* **Directions for this task**
In your reply, repeat every entry exactly and skip over each picture.

* **Records for the exercise**
***

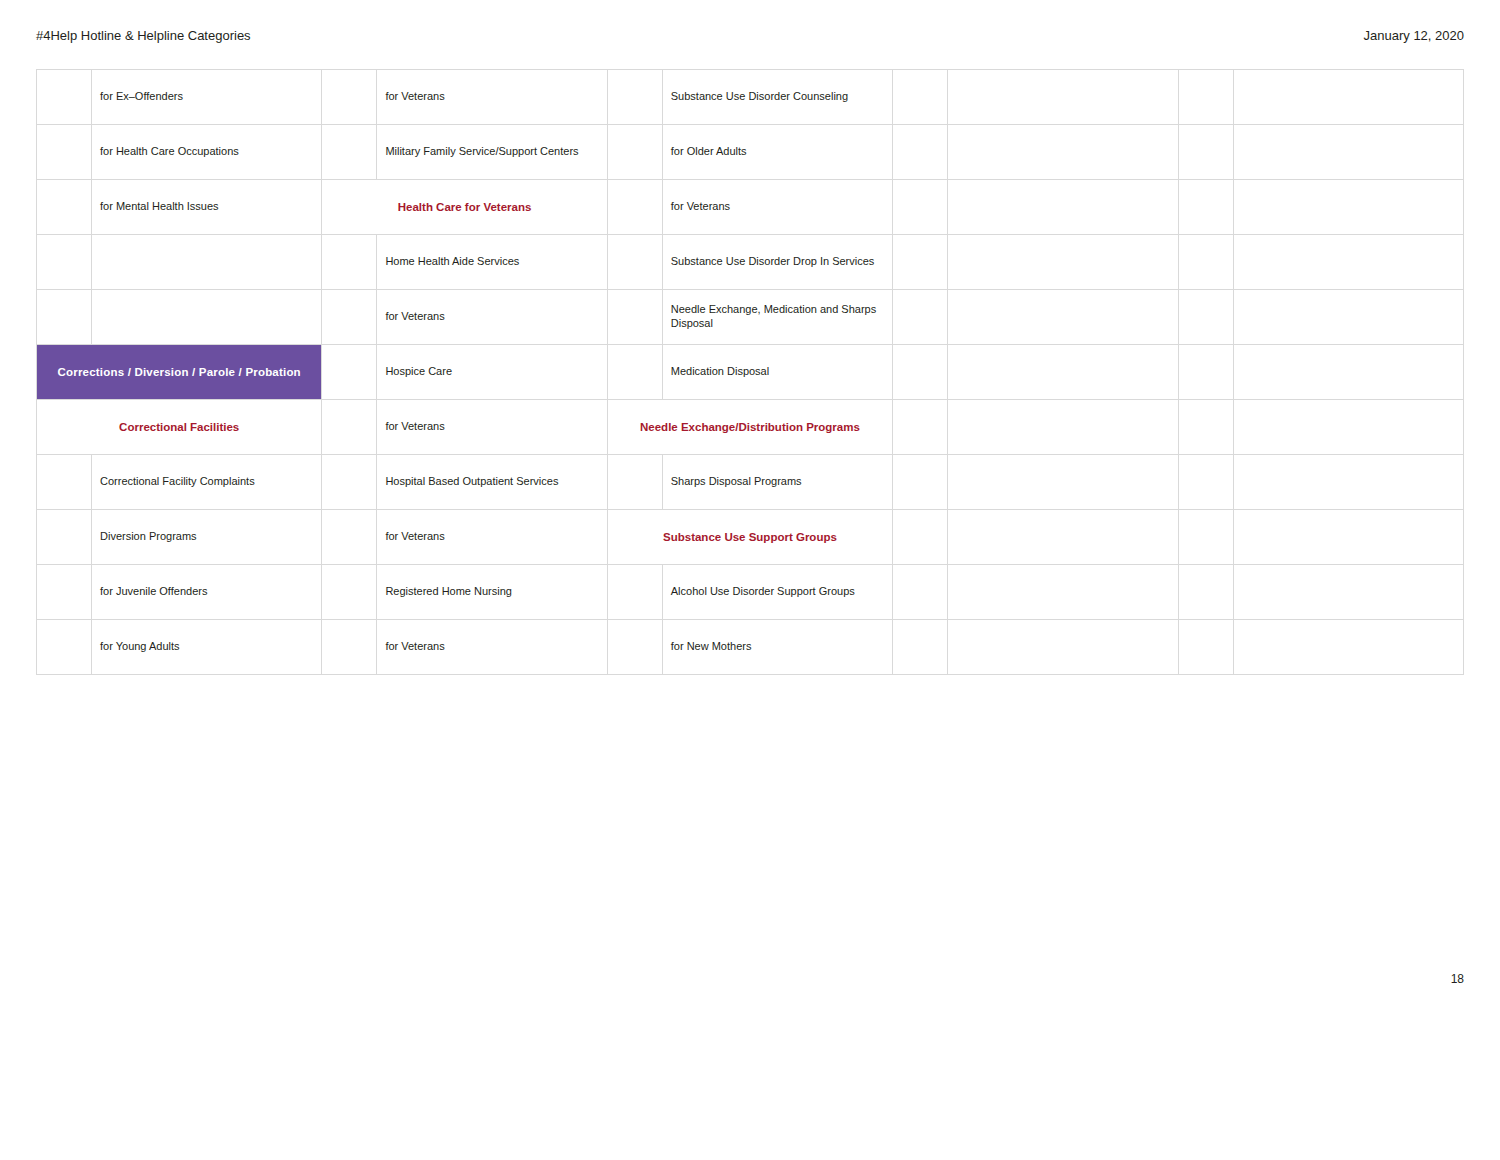#4Help Hotline & Helpline Categories
January 12, 2020
| | for Ex–Offenders | | for Veterans | | Substance Use Disorder Counseling | | | | |
| | for Health Care Occupations | | Military Family Service/Support Centers | | for Older Adults | | | | |
| | for Mental Health Issues | Health Care for Veterans | | for Veterans | | | | |
| | | | Home Health Aide Services | | Substance Use Disorder Drop In Services | | | | |
| | | | for Veterans | | Needle Exchange, Medication and Sharps Disposal | | | | |
| Corrections / Diversion / Parole / Probation | | Hospice Care | | Medication Disposal | | | | |
| Correctional Facilities | | for Veterans | Needle Exchange/Distribution Programs | | | | |
| | Correctional Facility Complaints | | Hospital Based Outpatient Services | | Sharps Disposal Programs | | | | |
| | Diversion Programs | | for Veterans | Substance Use Support Groups | | | | |
| | for Juvenile Offenders | | Registered Home Nursing | | Alcohol Use Disorder Support Groups | | | | |
| | for Young Adults | | for Veterans | | for New Mothers | | | | |
18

***

* **Solution for this problem**
#4Help Hotline & Helpline Categories
January 12, 2020
| | for Ex–Offenders | | for Veterans | | Substance Use Disorder Counseling | | | | |
| | for Health Care Occupations | | Military Family Service/Support Centers | | for Older Adults | | | | |
| | for Mental Health Issues | Health Care for Veterans | | for Veterans | | | | |
| | | | Home Health Aide Services | | Substance Use Disorder Drop In Services | | | | |
| | | | for Veterans | | Needle Exchange, Medication and Sharps Disposal | | | | |
| Corrections / Diversion / Parole / Probation | | Hospice Care | | Medication Disposal | | | | |
| Correctional Facilities | | for Veterans | Needle Exchange/Distribution Programs | | | | |
| | Correctional Facility Complaints | | Hospital Based Outpatient Services | | Sharps Disposal Programs | | | | |
| | Diversion Programs | | for Veterans | Substance Use Support Groups | | | | |
| | for Juvenile Offenders | | Registered Home Nursing | | Alcohol Use Disorder Support Groups | | | | |
| | for Young Adults | | for Veterans | | for New Mothers | | | | |
18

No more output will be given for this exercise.